Reproduce the rows starting at the line that contains "left shoulder: (910, 399, 21)" and ending at the line that contains "right elbow: (781, 525, -25)", including both of those lines, with nothing changed.

▶

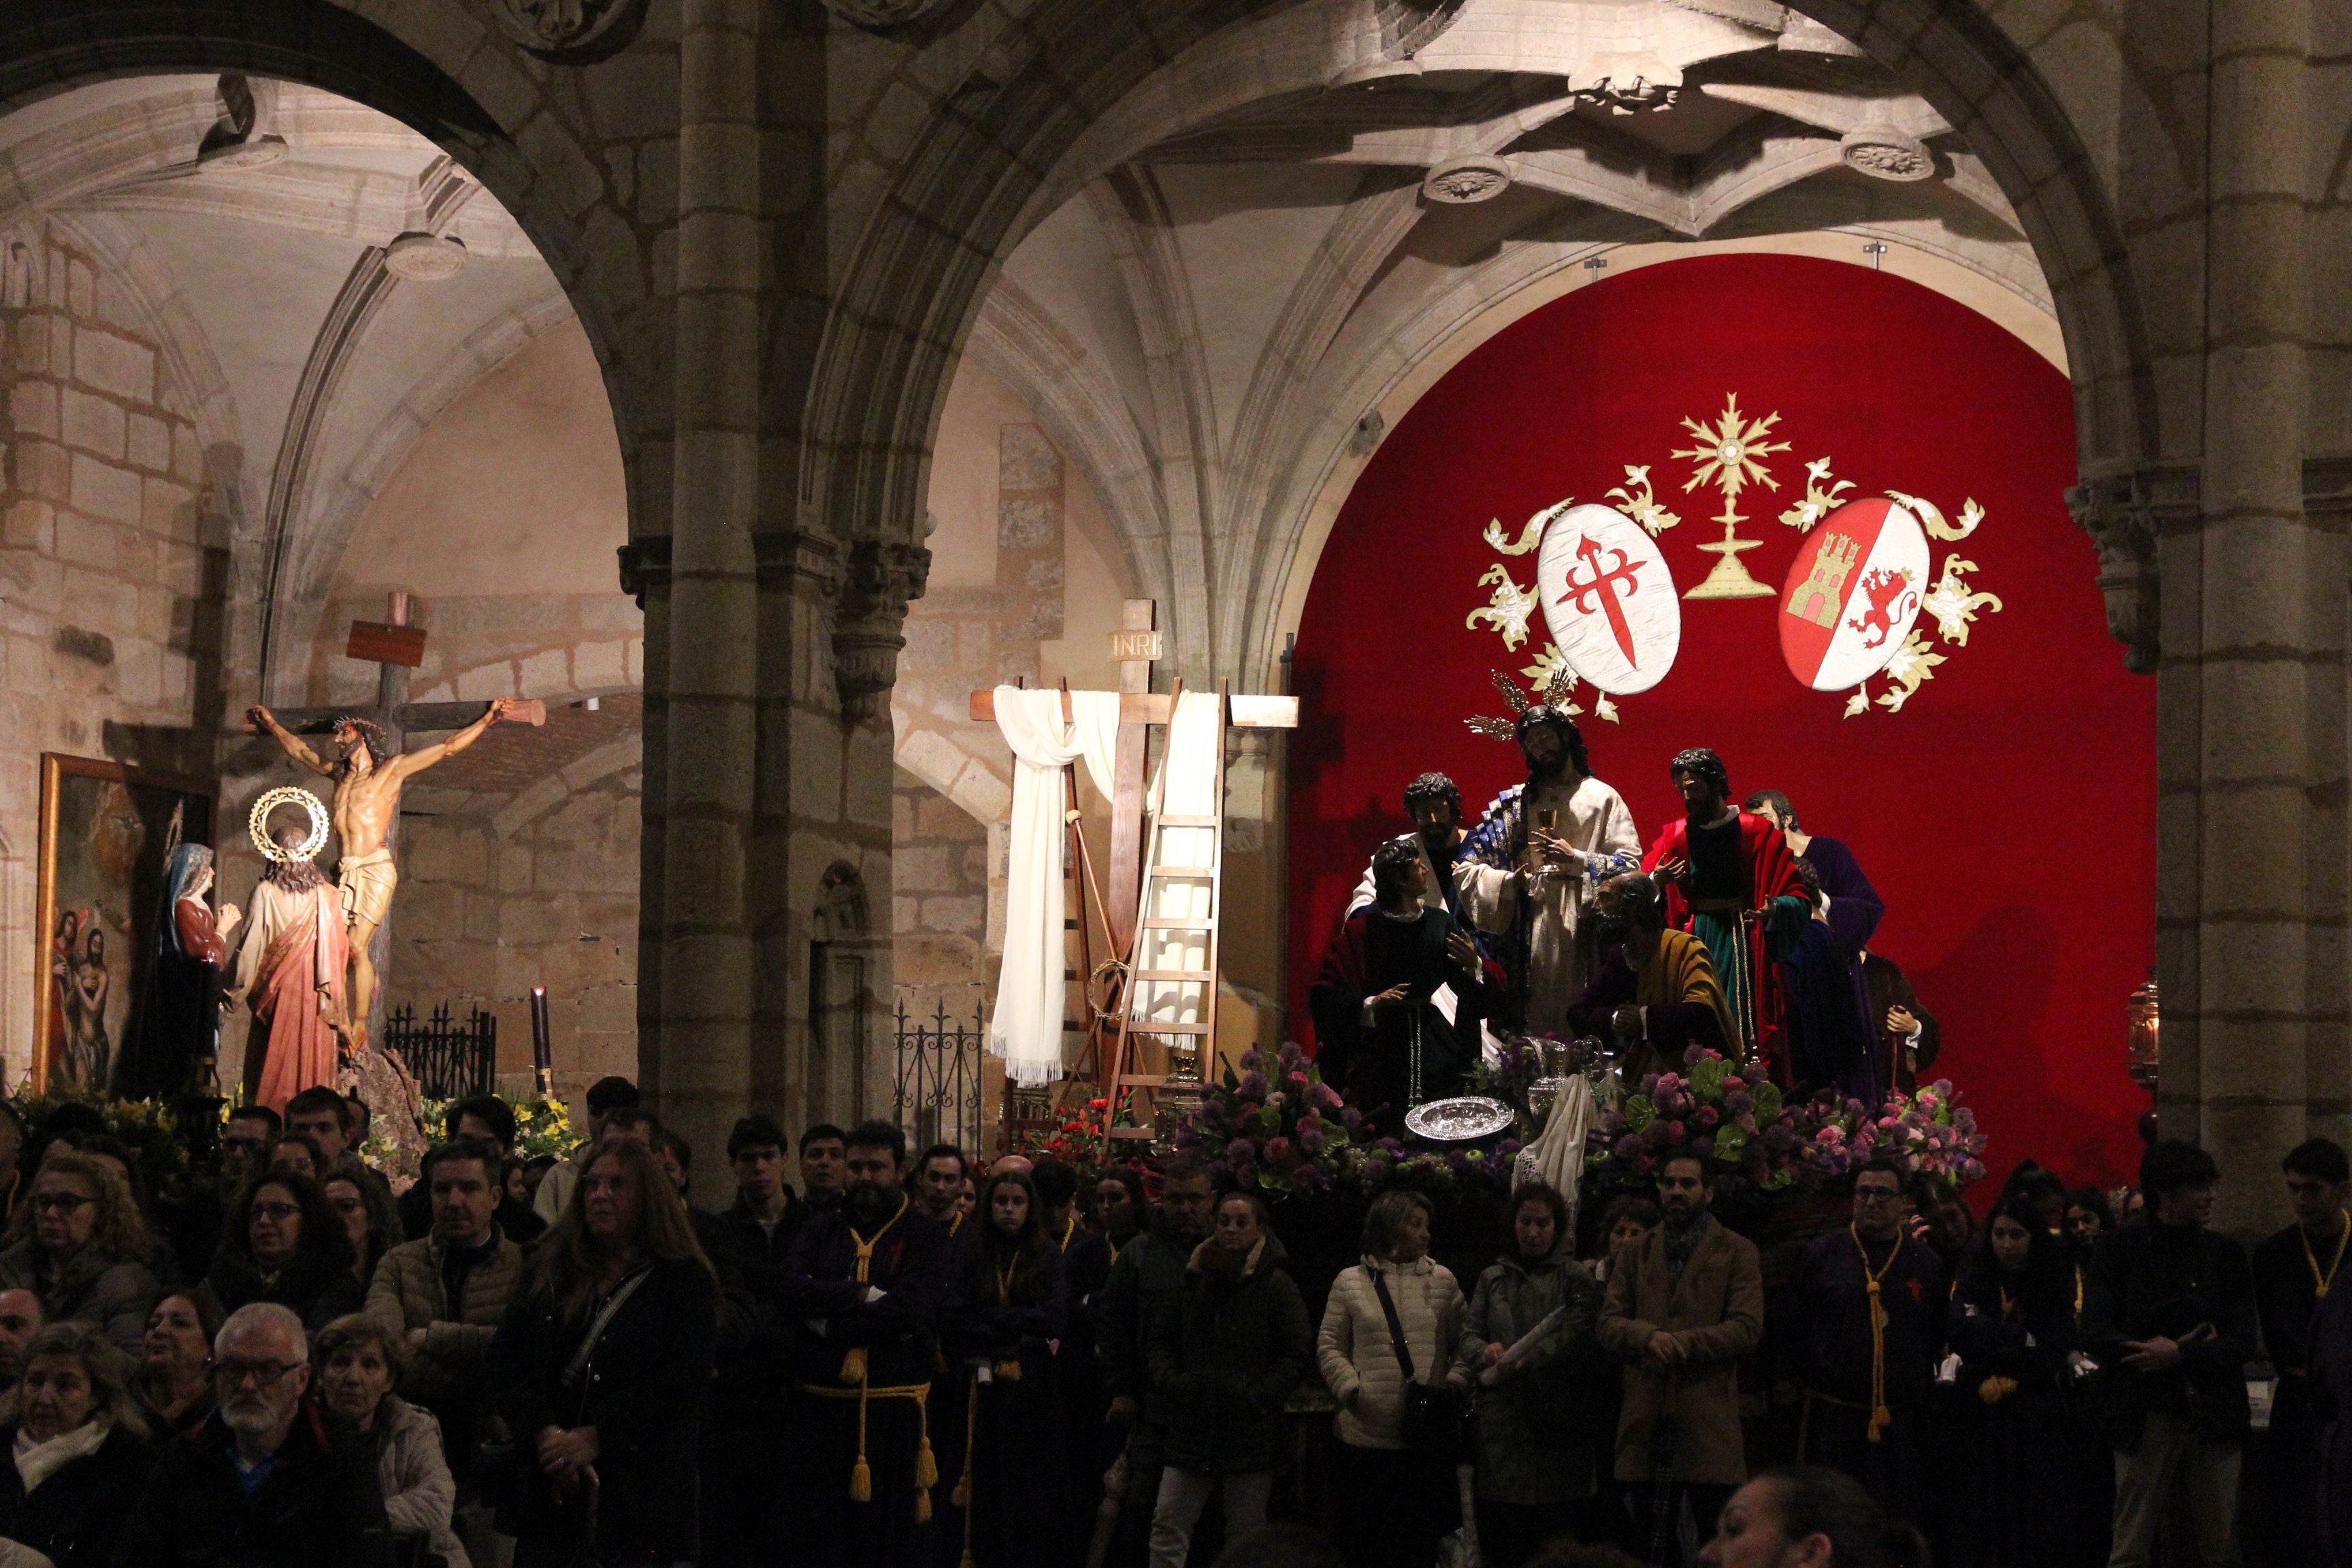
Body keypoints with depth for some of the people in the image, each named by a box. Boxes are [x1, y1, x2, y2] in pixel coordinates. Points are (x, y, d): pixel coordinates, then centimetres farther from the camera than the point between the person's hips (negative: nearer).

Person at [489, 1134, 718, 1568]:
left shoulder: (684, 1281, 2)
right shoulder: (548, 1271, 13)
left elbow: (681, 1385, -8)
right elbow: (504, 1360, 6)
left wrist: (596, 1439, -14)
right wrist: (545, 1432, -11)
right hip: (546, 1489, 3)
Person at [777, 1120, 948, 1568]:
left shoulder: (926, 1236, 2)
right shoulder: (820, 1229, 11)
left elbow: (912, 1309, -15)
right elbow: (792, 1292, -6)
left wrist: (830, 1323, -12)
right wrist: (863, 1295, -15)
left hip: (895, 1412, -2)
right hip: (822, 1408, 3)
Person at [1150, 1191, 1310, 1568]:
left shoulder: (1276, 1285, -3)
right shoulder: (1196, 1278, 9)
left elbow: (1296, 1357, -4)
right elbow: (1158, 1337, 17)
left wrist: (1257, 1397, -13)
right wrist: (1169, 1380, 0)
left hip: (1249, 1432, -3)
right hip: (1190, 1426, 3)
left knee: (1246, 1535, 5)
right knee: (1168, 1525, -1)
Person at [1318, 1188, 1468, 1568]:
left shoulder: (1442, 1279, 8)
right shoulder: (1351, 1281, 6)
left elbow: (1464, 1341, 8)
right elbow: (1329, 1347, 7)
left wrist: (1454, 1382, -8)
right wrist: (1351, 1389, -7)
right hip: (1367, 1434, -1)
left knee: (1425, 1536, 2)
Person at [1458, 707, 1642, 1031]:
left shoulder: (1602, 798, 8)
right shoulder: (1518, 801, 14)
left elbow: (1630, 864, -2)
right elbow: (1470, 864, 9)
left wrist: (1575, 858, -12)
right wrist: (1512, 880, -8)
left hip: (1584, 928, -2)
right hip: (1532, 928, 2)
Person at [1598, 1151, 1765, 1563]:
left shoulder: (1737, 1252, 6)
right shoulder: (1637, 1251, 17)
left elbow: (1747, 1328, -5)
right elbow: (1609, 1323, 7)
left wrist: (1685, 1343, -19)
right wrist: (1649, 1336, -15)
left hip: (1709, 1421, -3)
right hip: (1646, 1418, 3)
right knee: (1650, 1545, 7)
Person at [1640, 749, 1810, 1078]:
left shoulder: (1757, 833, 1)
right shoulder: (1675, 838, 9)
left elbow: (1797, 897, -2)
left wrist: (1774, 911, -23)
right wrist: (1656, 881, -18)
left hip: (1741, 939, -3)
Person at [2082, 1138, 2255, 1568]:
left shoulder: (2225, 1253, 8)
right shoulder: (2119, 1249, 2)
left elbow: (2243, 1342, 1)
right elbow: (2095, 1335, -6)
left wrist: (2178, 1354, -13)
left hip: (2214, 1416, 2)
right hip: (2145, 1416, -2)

◀
▶

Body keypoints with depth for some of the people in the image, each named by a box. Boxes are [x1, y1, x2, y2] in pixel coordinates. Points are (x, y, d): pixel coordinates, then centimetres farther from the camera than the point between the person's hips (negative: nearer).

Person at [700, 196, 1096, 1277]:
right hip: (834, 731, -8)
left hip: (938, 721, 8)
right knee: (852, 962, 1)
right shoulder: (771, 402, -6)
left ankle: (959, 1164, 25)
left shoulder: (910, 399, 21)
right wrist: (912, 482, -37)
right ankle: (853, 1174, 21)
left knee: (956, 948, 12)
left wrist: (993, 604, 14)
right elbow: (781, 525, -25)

◀

- Written answer -
left shoulder: (910, 399, 21)
right wrist: (912, 482, -37)
right ankle: (853, 1174, 21)
left knee: (956, 948, 12)
left wrist: (993, 604, 14)
right elbow: (781, 525, -25)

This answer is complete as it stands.